The US House of Representatives Thursday passed the District of Columbia appropriations bill and in so doing removed an 11-year-old amendment barring the District from implementing the medical marijuana law approved by voters in 1998. Known as the Barr amendment after then Rep. Bob Barr (R-GA), the amendment has been attacked by both medical marijuana and DC home rule advocates for years as an unconscionable intrusion into District affairs.
"Today represents a victory not just for medical marijuana patients, but for all city residents who have the right to determine their own policies in their own District without federal meddling," said Aaron Houston, MPP director of government relations. "DC residents overwhelmingly made the sensible, compassionate decision to pass a medical marijuana law, and now, 10 years later, suffering Washingtonians may finally be allowed to focus on treating their pain without fearing arrest."

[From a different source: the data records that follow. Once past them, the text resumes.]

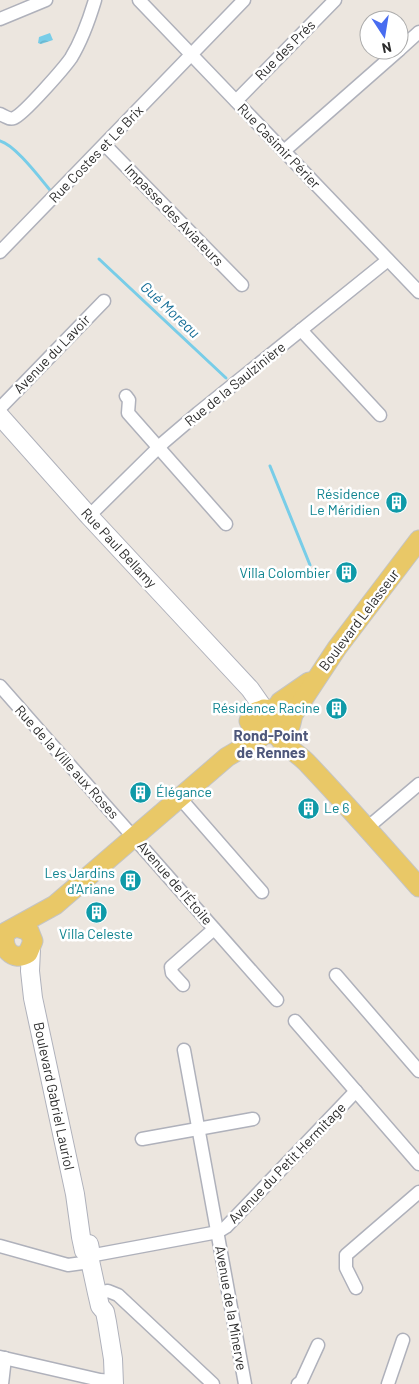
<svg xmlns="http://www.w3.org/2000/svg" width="419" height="1384" viewBox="0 0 419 1384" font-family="Barlow,sans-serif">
<defs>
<pattern id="water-waves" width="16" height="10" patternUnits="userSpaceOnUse" patternTransform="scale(1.25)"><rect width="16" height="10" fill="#78cde8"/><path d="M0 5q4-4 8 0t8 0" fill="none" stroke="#68b0c7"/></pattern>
</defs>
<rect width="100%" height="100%" fill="#ece6df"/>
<path fill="url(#water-waves)" d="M50 33 53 40 41 44 38 43 39 37Z"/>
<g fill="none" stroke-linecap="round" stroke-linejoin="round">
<g stroke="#78cde8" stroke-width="3">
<path d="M0 141C15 145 39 177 50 190"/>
<path d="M99 259 226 378"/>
<path d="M270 466 310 565"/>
</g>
<defs>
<g id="street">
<path d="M139 0 419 292"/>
<path d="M0 19 46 0"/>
<path d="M399 50 419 32"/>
<path d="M236 101 335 0"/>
<path d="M0 114C5 116 9 120 14 118 24 114 64 68 71 58 82 40 89 20 95 0"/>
<path d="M105 145 242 285"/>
<path d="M284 151 399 50"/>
<path d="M0 252 244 0"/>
<path d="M301 330 380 415"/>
<path d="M126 396 129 400 128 413 226 524"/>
<path d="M0 408 104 301"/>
<path d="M89 516 164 442 198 413 388 260"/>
<path d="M0 686 277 1000"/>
<path d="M180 798 262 892"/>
<path d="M367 828 419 784"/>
<path d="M336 975 419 1071"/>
<path d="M183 985 172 973 171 967 214 929"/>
<path d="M295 1021 419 1164"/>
<path d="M184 1050 245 1384"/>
<path d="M142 1139 253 1119"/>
<path d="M0 1246 68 1265 90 1262"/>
<path d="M89 1256 218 1232 226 1227 356 1091"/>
<path d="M356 1288 346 1268V1255L419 1192"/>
<path d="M97 1293 108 1291 118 1295 213 1384"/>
<path d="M0 1357 100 1380 114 1381"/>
<path d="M2 1384 5 1358"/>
<path d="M298 1384 301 1382 318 1345"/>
<path d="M388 1384 403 1340"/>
</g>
<g id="secondary">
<path d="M0 416 89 516 250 689 264 709"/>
<path d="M31 949 30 971 33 998 75 1194 81 1237 84 1251 89 1256"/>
<path d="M89 1244 90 1249 89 1256 97 1293 100 1306 105 1312 107 1322 113 1359 114 1384"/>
</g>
<g id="primary">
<path d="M309 682 280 702C274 711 270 720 275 731 282 747 298 752 309 765 347 805 383 846 419 887"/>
<path d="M291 719C284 706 264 707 252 714L249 721C254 734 279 739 289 728 292 724 291 718 294 713L337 648 419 540"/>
<path d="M17 927 29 931 33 941 28 953C13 963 0 948 6 932L55 905 227 757 261 737 267 729 268 723 264 709"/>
</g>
</defs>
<use href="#street" stroke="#afb1bb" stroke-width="15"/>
<use href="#secondary" stroke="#afb1bb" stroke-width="20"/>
<use href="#primary" stroke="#c4c4c4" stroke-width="21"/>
<use href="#street" stroke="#fff" stroke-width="12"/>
<use href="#secondary" stroke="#fff" stroke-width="18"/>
<use href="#primary" stroke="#e9c867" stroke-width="19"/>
</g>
<defs>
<symbol id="building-disc" viewBox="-11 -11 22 22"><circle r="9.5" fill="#0f9aa8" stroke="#fff"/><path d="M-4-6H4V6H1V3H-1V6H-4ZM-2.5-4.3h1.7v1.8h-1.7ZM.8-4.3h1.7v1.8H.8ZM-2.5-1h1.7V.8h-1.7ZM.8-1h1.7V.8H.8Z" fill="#fff"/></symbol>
</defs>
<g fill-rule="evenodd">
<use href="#building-disc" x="384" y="490" width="25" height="25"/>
<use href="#building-disc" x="334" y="560" width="25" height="25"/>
<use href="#building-disc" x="324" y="696" width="25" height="25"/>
<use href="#building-disc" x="128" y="780" width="25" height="25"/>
<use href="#building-disc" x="296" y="796" width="25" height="25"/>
<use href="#building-disc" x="118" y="868" width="25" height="25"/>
<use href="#building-disc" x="84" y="900" width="25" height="25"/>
</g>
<g text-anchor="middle" stroke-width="5" stroke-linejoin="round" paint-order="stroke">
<g font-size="14" fill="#2c2c2c" stroke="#fff">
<text transform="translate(285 50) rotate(-45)" y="5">Rue des Prés</text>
<text transform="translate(279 146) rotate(46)" y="5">Rue Casimir Périer</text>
<text transform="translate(96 154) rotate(-46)" y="5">Rue Costes et Le Brix</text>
<text transform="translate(174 215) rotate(46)" y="5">Impasse des Aviateurs</text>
<text transform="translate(52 354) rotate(-46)" y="5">Avenue du Lavoir</text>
<text transform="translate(235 384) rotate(-39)" y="5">Rue de la Saulzinière</text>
<text transform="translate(119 548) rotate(47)" y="5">Rue Paul Bellamy</text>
<text transform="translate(359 620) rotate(-53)" y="5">Boulevard Lelasseur</text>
<text transform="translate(67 762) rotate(48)" y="5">Rue de la Ville aux Roses</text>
<text transform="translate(175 883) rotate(49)" y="5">Avenue de l'Étoile</text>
<text transform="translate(54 1096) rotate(78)" y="5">Boulevard Gabriel Lauriol</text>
<text transform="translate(287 1163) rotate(-46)" y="5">Avenue du Petit Hermitage</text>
<text transform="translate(231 1308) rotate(80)" y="5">Avenue de la Minerve</text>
</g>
<g font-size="14" fill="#0d838f" stroke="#fff" text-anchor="end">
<text x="380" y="499">Résidence<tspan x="380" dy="16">Le Méridien</tspan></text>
<text x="330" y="578">Villa Colombier</text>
<text x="320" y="713">Résidence Racine</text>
<text x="156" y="797" text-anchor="start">Élégance</text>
<text x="324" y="813" text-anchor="start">Le 6</text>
<text x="115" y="878">Les Jardins<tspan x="115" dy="16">d'Ariane</tspan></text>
<text x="96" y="939" text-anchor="middle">Villa Celeste</text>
</g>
<g font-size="15" font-style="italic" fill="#156d96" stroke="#fff">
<text transform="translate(170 310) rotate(43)" y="5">Gué Moreau</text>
</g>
<g font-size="15" font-weight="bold" fill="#4e577a" stroke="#fff">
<text x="271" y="741">Rond-Point<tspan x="271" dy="17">de Rennes</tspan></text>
</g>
</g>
<g transform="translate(384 35) rotate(168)"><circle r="24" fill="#ffffff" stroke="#ababab"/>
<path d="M0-4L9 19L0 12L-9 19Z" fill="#486cf0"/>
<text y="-8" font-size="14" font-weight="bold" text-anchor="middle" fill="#2c2c2c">N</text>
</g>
</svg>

With Republicans in control of the House until 2006, Congress had reapproved the Barr amendment in every DC appropriations bill until this year. But even under Republican control, pressure had begun to mount after the 2004 death of DC resident Jonathan Magbie, a quadriplegic medical marijuana user who was arrested and died in a DC jail for lack of adequate medical care.
"Had the District been able to implement its medical marijuana law when it passed in 1998, Mr. Magbie may well be alive today -- and free to treat his pain as he and his doctor saw fit," Houston said. "Perhaps now nobody in the District will ever have to suffer as he and his family did simply for using the medicine that works best for them."